# sidevalve flat twin



## ownthesky2010 (Jul 26, 2015)

Hi All
Here is my second project.
Its a sidevalve twin of my own design.
Still a lot of tweaking and tuning to do but Im planning on putting it in a model plane and flying it.
[ame]https://www.youtube.com/watch?v=MBsCQWOtNkY[/ame]


----------



## Herbiev (Jul 26, 2015)

That runs great. Thanks for sharing.


----------



## Hopper (Jul 26, 2015)

Wonderful work. Sounds like a real goer!
What combustion chamber design did you use in the end?


----------



## kadora (Jul 27, 2015)

Hello
Very very nice work
What capacity and compression ratio has your engine?
what kind of glow plugs do you use?
Did you machine caruretor or it is some factory RC carb.


----------



## ownthesky2010 (Jul 27, 2015)

Thanks for the kind words.
Hopper, I will attach a pic of the head and some other bits.
kadora, the capacity is 22cc. Im not 100% sure of the compression ratio, I think its 8:1
Im using hobbyking no3 plugs but Im going to get Os f plugs to try. Its losing a bit of rpm when you take the driver off.
The carb is the same one I used for my single cylinder version, its a model car carb. I am going to change it to twin carbs soon but i will make them myself.
http://www.homemodelenginemachinist.com/showpost.php?p=261197&postcount=78


----------



## Hopper (Jul 27, 2015)

Nice. Looks just as lovely on the inside as it does running.  Looks like plenty of breathing space between the valve area and the bore area, which is more critical on a SV than the compression ratio that it costs. Will be interested to hear how it performs compared with a similar weight ohv engine in a plane.


----------



## Billitmotors (Jul 28, 2015)

G,day Ownthesky
Nice engine.and lovely machining job.
Back in 1990 I made a 20cc twin using the same single throw configuration. 
At the time I was teaching eccentric turning to a class and when driving home from work I used to see an old BMW motor bike with the eliptical cylinders and rocker box, with the pushrods coming up through the back of the cylinder fins. When I had first started the engine it had round cylinders and a single cam shaft on the top of the crankcase, after noticing the BMW I scrapped the original engine and made the eliptical version with the pushrods in the rear of the cylinder  and now twin camshafts in a conical back plate and engine mount. It runs well on the carburetta that I made but really performs on the second hand OS 60 carburetta that I bought from a mate.
If you are interested I will post a photo.


----------



## ownthesky2010 (Jul 28, 2015)

Thanks guys
Billitmotors, please post pics of your engine. I love to see how other people have done it.
Its interesting that you had the best results with a purchased carb. I had the same issue with the single I built.
When I tried running it with a home-made air-bleed type carb it wouldn't go past 7000pm, with a model car carb I got 9700rpm in the end.
Hopper, I am looking forward to getting it in tune and seeing how it stacks up. I will post numbers when I have them.
I did my usual trick of letting my excitement get the better of me and rushing the final assembly.
Now that the dust has settled I have done a bit of much needed inspection and found that one exhaust cam is out by 2 teeth, I'm losing compression in one cylinder due to a combination of the cam follower guides being a little too high thus preventing the cylinder from seating and the head o-ring groove not being deep enough allowing compression loss down the bolt holes as well as finding that my valve clearance is more than 0.2mm which has reduced the valve duration from 270 degrees to 240 degrees.
I have also got a bit of work to do on balancing the crankshaft. 
So all in all Im pretty sure there is more performance to be had


----------



## petertha (Jul 28, 2015)

Very nice looking (and running!) engine. May I ask a few questions about materials etc.?

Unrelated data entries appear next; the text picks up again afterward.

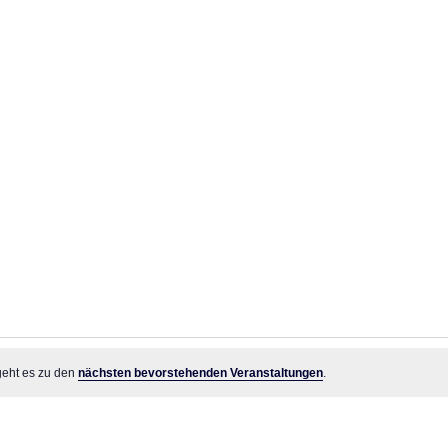
Veranstaltungen
geht es zu den
nächsten bevorstehenden Veranstaltungen
.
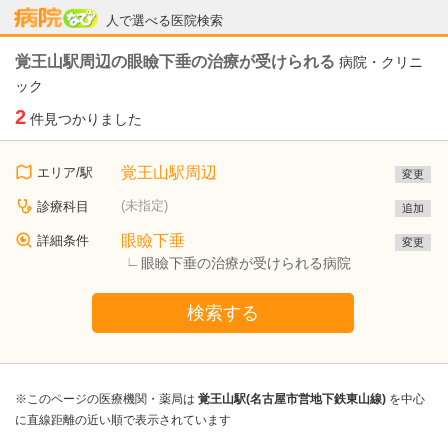
病院なび
人で選べる医院検索
覚王山駅周辺の眼瞼下垂の治療が受けられる
病院・クリニ
ック
2
件見つかりました
覚王山駅周辺
エリア/駅
変更
(未指定)
診療科目
追加
眼瞼下垂
詳細条件
変更
眼瞼下垂の治療が受けられる病院
検索する
※このページの医療機関・薬局は
覚王山駅(名古屋市営地下鉄東山線)
を中心
に直線距離の近い順で表示されています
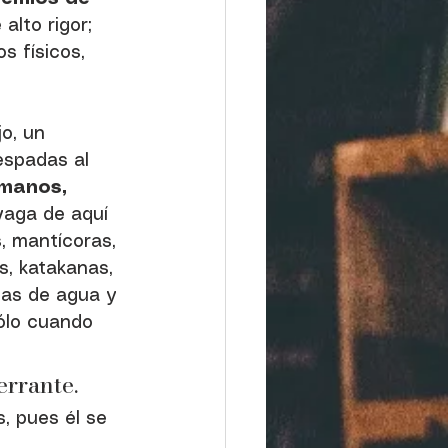
alto rigor; 
s físicos, 
o, un 
espadas al 
manos, 
vaga de aquí 
, mantícoras, 
s, katakanas, 
jas de agua y 
ólo cuando 
errante. 
, pues él se 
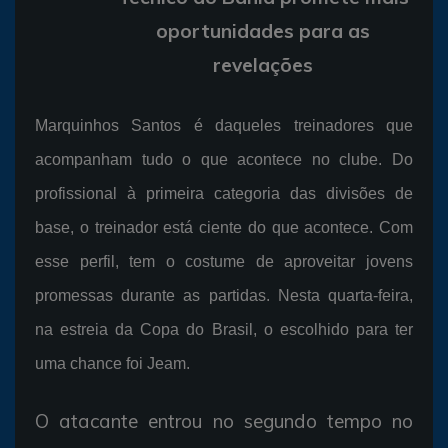
oportunidades para as
revelações
Marquinhos Santos é daqueles treinadores que
acompanham tudo o que acontece no clube. Do
profissional à primeira categoria das divisões de
base, o treinador está ciente do que acontece. Com
esse perfil, tem o costume de aproveitar jovens
promessas durante as partidas. Nesta quarta-feira,
na estreia da Copa do Brasil, o escolhido para ter
uma chance foi Jeam.
O atacante entrou no segundo tempo no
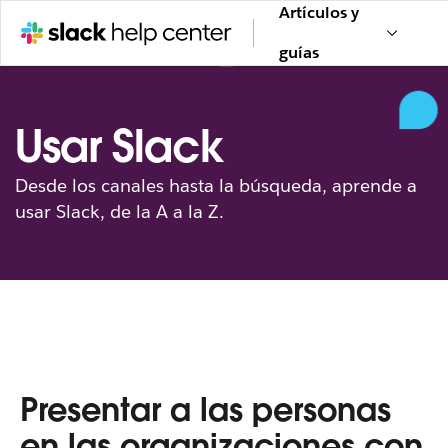
Artículos y
guías
Usar Slack
Desde los canales hasta la búsqueda, aprende a
usar Slack, de la A a la Z.
Presentar a las personas
en las organizaciones con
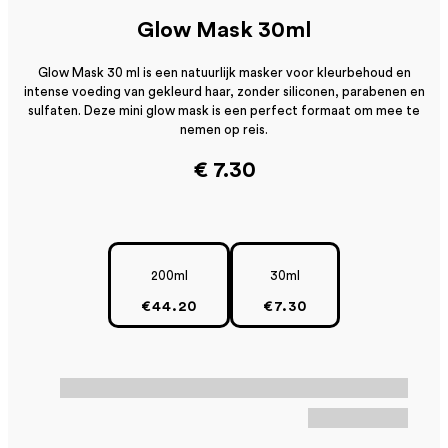
Glow Mask 30ml
Glow Mask 30 ml is een natuurlijk masker voor kleurbehoud en
intense voeding van gekleurd haar, zonder siliconen, parabenen en
sulfaten. Deze mini glow mask is een perfect formaat om mee te
nemen op reis.
€ 7.30
200ml
30ml
€44.20
€7.30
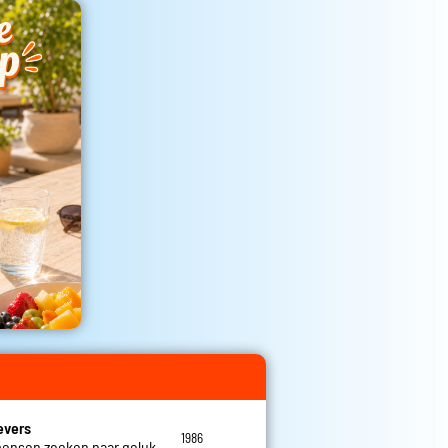
evers
1986
mensen zoeken naar geluk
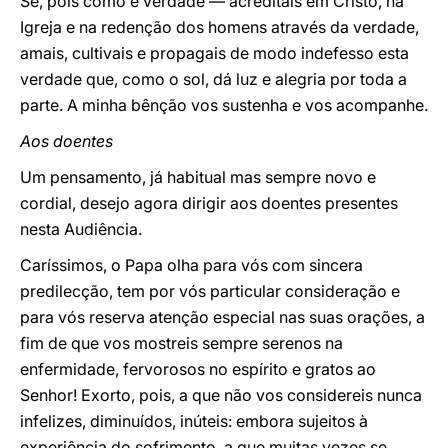
Se, pois como é verdade — acreditais em Cristo, na
Igreja e na redenção dos homens através da verdade,
amais, cultivais e propagais de modo indefesso esta
verdade que, como o sol, dá luz e alegria por toda a
parte. A minha bênção vos sustenha e vos acompanhe.
Aos doentes
Um pensamento, já habitual mas sempre novo e
cordial, desejo agora dirigir aos doentes presentes
nesta Audiência.
Caríssimos, o Papa olha para vós com sincera
predilecção, tem por vós particular consideração e
para vós reserva atenção especial nas suas orações, a
fim de que vos mostreis sempre serenos na
enfermidade, fervorosos no espírito e gratos ao
Senhor! Exorto, pois, a que não vos considereis nunca
infelizes, diminuídos, inúteis: embora sujeitos à
experiência do sofrimento, a que muitas vezes se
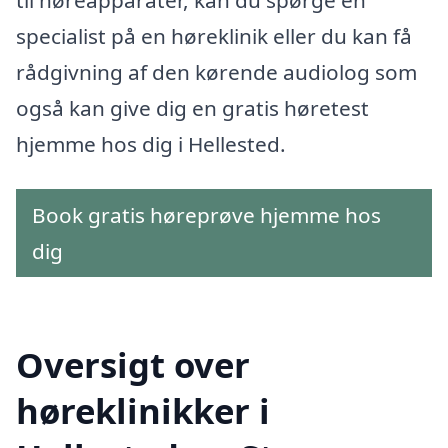
specialist på en høreklinik eller du kan få
rådgivning af den kørende audiolog som
også kan give dig en gratis høretest
hjemme hos dig i Hellested.
Book gratis høreprøve hjemme hos
dig
Oversigt over
høreklinikker i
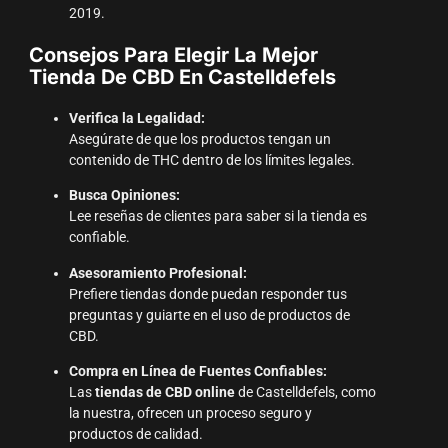
2019.
Consejos Para Elegir La Mejor
Tienda De CBD En Castelldefels
Verifica la Legalidad:
Asegúrate de que los productos tengan un
contenido de THC dentro de los límites legales.
Busca Opiniones:
Lee reseñas de clientes para saber si la tienda es
confiable.
Asesoramiento Profesional:
Prefiere tiendas donde puedan responder tus
preguntas y guiarte en el uso de productos de
CBD.
Compra en Línea de Fuentes Confiables:
Las
tiendas de CBD online
de Castelldefels, como
la nuestra, ofrecen un proceso seguro y
productos de calidad.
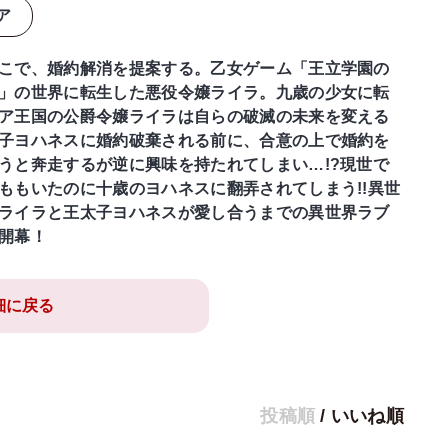
ア
こで、婚約解消を提案する。乙女ゲーム「王立学園の
」の世界に転生した悪役令嬢ライラ。九歳の少女に転
ア王国の公爵令嬢ライラは自らの破滅の未来を変える
子ヨハネスに婚約破棄される前に、合意の上で婚約を
うと奔走するが逆に興味を持たれてしまい…!?現世で
ももいたのに十歳のヨハネスに翻弄されてしまう!!異世
ライラと王太子ヨハネスが愛し合うまでの異世界ラブ
開幕！
細に戻る
投稿順
/
いいね順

- what is the cylinder liner made from?
- are valve seats cut direct in the aluminum head, I cant quite see if there are seat inserts
- did you make your own rings? If so any special method or the popular Trimble-like method of heat setting on a dowel pin?
- what material for crankshaft?


----------



## Billitmotors (Jul 29, 2015)

Gday Ownthesky
       Here are some pictures of my twin it looks a bit grubby these days it was finished in 1990, the same year my eldest son was borne. Hence its name Little Pete. After that it sat in a cupboard for a very long time, but now with my three kids have grown up I get a bit more time to work on my other engines. It has had a lot of running and runs very smoothly and powerfully.
Rob.


----------



## ownthesky2010 (Jul 29, 2015)

Hi Peterha, I cheated and bought the rings and liners from hobbyking. They are for an ASP.60 and so cheap its not worth the time to make when there are more important things to build.
There are no seperate valve seats or guides, the valves seat directly on the aluminium cylinder. Both engines I have built had marginal compression when assembled and very strong compression after a couple of mins of running after things start settling in.
I have read that you can gently bash the valves to seat them in aluminium and I think I prefer the idea to any kind of lapping compound but thankfully i have not needed either.
The crankshaft is turned from an 8.8 bolt. I have built a couple of single throw cranks and I have found old bolts to be a good source.
There is much less stock removal and they are so easy to get. If 8.8 isn't strong enough there are high tensile options.
The crankpin is the same material and pressed in.
Billitmotors, thats a great looking engine. I like the fins on the crankcase. Did you ever put it in a model plane?


----------



## Billitmotors (Jul 31, 2015)

G'day Ownthesky
It has mainly been run on the bench but it has had about a half hour in the air, until dumb thumbs took over and the model didn't survive.
I started to build a new one but got side tracked with other things. I will have to get too and finish it as there isn't much to do.
Rob.


----------



## toolznthings (Sep 7, 2015)

Congratulations !! Very nice !  Sounds great, too.

Brian


----------